Soğuk Savaşın sona ermesinden sonra diğer ülkelerin Amerikan tercihlerini benimseme ve uygulama eğilimleri tedricen zayıflamıştır. Bunun nedeni, kısmen ülkelerin Amerikan güvenlik teminatına daha az ihtiyaç duymaları, kısmen de ABD’nin dünya ekonomisini şekillendirmekteki payının ve rolünün azalmasıdır. Her alanı kapsayan gücünün sorgulanmadığı dönemlerde, Amerikan hükümeti siyasi tercihlerinin uygulanması için dostlarını ikna etmekte mütevazi ve sabırlı davranıyordu. Herkes, Amerikan tercihlerine aykırı hareket etmenin kabulü zor mahrumiyetlere yol açacağını biliyordu. Yüksek sesle tehditler savrulmasına ihtiyaç yoktu. Bu tutumların yerini küstahlığın ve Amerika’nın gücünü kullanacağına ilişkin yüksek sesli tehditlerin alması güçlü olmanın değil, güçsüzleşmenin kanıtı olarak yorumlanmalıdır.

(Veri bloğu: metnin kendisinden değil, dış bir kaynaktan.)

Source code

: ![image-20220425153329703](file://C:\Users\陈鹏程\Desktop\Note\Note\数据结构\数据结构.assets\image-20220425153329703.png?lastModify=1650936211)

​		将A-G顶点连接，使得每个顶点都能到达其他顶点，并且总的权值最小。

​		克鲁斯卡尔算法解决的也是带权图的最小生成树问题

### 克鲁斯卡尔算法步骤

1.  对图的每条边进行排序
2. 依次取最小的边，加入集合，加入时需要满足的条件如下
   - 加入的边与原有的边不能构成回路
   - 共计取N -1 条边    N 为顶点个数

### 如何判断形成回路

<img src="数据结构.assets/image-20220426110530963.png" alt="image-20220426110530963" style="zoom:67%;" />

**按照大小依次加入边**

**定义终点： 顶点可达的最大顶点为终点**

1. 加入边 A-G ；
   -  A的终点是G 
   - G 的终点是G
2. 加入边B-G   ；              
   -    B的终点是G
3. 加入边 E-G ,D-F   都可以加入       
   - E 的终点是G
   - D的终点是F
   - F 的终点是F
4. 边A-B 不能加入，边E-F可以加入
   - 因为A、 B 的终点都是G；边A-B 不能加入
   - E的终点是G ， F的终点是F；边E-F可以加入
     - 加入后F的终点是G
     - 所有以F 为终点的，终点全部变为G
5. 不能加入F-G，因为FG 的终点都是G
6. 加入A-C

Tarih boyunca, gücünü yitirmekte olan ülkeler, bu gerçeği kabullenmekte zorluk çekmişlerdir. Bir ülkenin uluslararası sistemdeki konumunu aslında zayıflatan davranışlar sergilemek, küstahça yaklaşımlara yönelmek gücün zayıflaması karşısında tipik tepkiler olarak ortaya çıkmışlardır. Acaba Amerika da bu yola mı girdi diye sormadan edemiyorum.